Souvent, ces accès sont ouverts à tous publics et mis à disposition gratuitement. Cependant, de tels points d’accès à internet impliquent des obligations légales nécessaires à prendre en compte. Ainsi, il s’agit d’identifier le statut d’opérateur que devra adopter l’organisme, les enjeux liés aux traitements des données doivent être pris en compte et les différentes solutions qu’il est possible apporter.

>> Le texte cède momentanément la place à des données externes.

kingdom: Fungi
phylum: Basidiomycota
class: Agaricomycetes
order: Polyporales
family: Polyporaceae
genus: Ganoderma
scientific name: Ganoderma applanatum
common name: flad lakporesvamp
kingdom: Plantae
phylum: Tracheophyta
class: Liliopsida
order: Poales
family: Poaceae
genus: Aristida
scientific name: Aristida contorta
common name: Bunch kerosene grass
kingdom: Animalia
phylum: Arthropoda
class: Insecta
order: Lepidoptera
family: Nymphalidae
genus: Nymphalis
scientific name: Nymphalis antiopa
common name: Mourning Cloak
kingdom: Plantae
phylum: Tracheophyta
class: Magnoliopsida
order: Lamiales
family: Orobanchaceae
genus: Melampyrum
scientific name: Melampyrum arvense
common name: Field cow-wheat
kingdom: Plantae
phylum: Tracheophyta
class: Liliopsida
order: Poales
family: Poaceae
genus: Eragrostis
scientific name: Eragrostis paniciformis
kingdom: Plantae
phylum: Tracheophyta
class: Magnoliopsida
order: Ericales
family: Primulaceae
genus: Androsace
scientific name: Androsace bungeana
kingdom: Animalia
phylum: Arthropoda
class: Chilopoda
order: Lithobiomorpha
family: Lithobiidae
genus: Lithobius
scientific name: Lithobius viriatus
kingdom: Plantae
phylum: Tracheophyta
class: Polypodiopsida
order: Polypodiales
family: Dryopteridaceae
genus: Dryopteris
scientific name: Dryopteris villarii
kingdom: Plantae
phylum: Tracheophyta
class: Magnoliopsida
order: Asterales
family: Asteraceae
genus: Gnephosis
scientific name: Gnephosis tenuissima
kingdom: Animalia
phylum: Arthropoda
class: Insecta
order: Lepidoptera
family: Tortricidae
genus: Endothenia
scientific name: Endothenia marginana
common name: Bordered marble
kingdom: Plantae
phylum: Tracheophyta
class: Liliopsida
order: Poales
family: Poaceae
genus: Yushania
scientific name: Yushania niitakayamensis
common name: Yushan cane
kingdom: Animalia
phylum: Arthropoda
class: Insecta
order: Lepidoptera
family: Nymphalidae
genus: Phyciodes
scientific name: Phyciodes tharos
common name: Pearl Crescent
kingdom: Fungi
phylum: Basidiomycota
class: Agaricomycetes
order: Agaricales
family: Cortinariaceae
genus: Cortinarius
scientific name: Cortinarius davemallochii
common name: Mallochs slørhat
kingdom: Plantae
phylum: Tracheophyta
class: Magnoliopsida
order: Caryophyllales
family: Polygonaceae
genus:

Au sens du Code des postes et communications électroniques (CPCE, art. L. 32, 15° ), toute personne (physique ou morale) qui établit et exploite un réseau de communications électroniques ouvert au public ou fournissant au public un service de communications électroniques doit être qualifiée d’opérateur de communications électroniques. Ainsi, en exploitant un réseau de communications électroniques mise à disposition du public, l’organisme concerné doit être qualifié d’opérateur.
Le fait que le réseau soit ouvert au public, que les connexions soient accessibles de différentes façons (à l’aide d’ordinateurs fixes ou en mode wifi) et de manière gratuite ne présente aucune incidence sur cette qualité d’opérateur.
Selon l’Arcep, la qualité d’opérateur telle qu’énoncée à l’article L. 32 du CPCE vise principalement les exploitants de réseaux et les fournisseurs de services liés à ces réseaux (lettre Arcep décembre 2044, n° 41 , p. 11). Cette délimitation tend à exclure les personnes qui opèrent de réseaux de communications électroniques dans des espaces géographiques très délimités ( LAN – local area network). Les personnes ainsi exclues ne sont pas soumises à l’obligation de déclaration d’une qualité d’opérateur auprès de l’Arcep. Ainsi, tout organisme qui met à disposition un accès public à internet uniquement localisé à l’enceinte de ses bâtiments entre dans le champ de cette exclusion en sa qualité d’« opérateur interne ».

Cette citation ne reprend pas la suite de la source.